Sorry to be controversial. === Vernon White (talk) 15:55, 23 November 2006 (UTC)
- The comment about Quakers not being Christian because of their view of the Bible is clearly the Point of view of some, but not all Christians. There are many Christians that take issue with the text of the Bible. The comment was quite rightly removed. --Ahc 06:43, 26 November 2006 (UTC)
- Thanks for that comment. The article could indicate that Britain YM Quakers have had some trouble with this POV when acting ecumenically. The article might cite To Lima with love : the response from the Religious Society of Friends in Great Britain to the World Council of Churches document Baptism, eucharist and ministry. - London : Society of Friends. London Yearly Meeting. Quaker Home Service, 1987 in this context. Is this document likely to be acceptable to FWCC recognised YMs? === Vernon White (talk) 08:39, 26 November 2006 (UTC)
- I concerned about our general tendency to add disclaimers that are YM specific. I'll grant you that traditionally statements from BYM have carried more weight then statements from most other YM's, but I'm concerned about the the general trend in the article. If we try to explain all the differences in belief between all the groups of Friends this article will be 100 pages long, and still make some people upset. On some of these issues I feel the less said the better. Having said that I'll try to review the document you posted to provide specific feedback to it. --Ahc 21:09, 28 November 2006 (UTC)
- Thanks for that comment. The article could indicate that Britain YM Quakers have had some trouble with this POV when acting ecumenically. The article might cite To Lima with love : the response from the Religious Society of Friends in Great Britain to the World Council of Churches document Baptism, eucharist and ministry. - London : Society of Friends. London Yearly Meeting. Quaker Home Service, 1987 in this context. Is this document likely to be acceptable to FWCC recognised YMs? === Vernon White (talk) 08:39, 26 November 2006 (UTC)
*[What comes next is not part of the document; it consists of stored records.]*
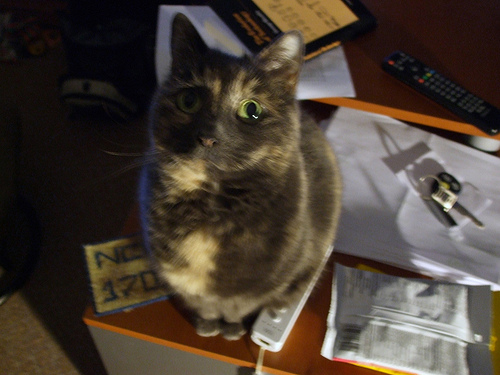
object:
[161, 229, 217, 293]
white chest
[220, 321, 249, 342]
paw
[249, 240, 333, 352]
controller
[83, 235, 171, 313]
sign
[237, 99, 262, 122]
eye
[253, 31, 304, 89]
ear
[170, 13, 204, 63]
ear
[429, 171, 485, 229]
keys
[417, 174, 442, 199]
key chain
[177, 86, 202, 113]
eye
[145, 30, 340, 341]
cat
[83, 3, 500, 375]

- The POV that Quakers are not Christian because of their view of the Bible, which I removed, seems too sweeping and reflects the views of evangelical (for example) groups which are just one part of the Christian continuum. I think some churches still view Quakers as heretics!
- Some churches do. Some of those churches view each other as heretics. In the POV of those churches they are right, but that doesn't warrent inclusion in this article. As there has never really been 1 body with final say of who is or is not Christian (although several groups have tried), it is inherently biased to say anything that starts with the word: "Technically" about who is a Christian. --Ahc 15:45, 28 November 2006 (UTC)
- Yes, I agree with you. I wasn't suggesting using the word 'heretic' in the article. (M)
[edit] New F&P article
I noticed this morning that someone has created an article: Quaker Faith and Practice, that seems to be intended to cover the BYM F&P. I wonder if others might chime in on the article's talk page about thoughts on article scope. --Ahc 15:06, 29 November 2006 (UTC)
- I have added my 2d worth at Talk:Quaker Faith and Practice. BTW both Britain YM and Baltimore YM claim then letters "BYM". === Vernon White (talk) 01:01, 11 December 2006 (UTC)
[edit] Underground Railroad and Quaker Testimony on Truth
Does anyone have a source for this paradoxical bit of history, please?
This testimony appeared to conflict with other testimonies when Friends engaged in systematic law-breaking by participating in the "Underground Railroad" in the United States before the mid-nineteenth century. While the participation of Friends is widely celebrated, other Friends of the time held that they could not do anything that would mislead even a cruel slave owner seeking the return of an escaped slave. These Friends cautioned against deciding for ourselves what truth should be, rather than simply stating only what we know.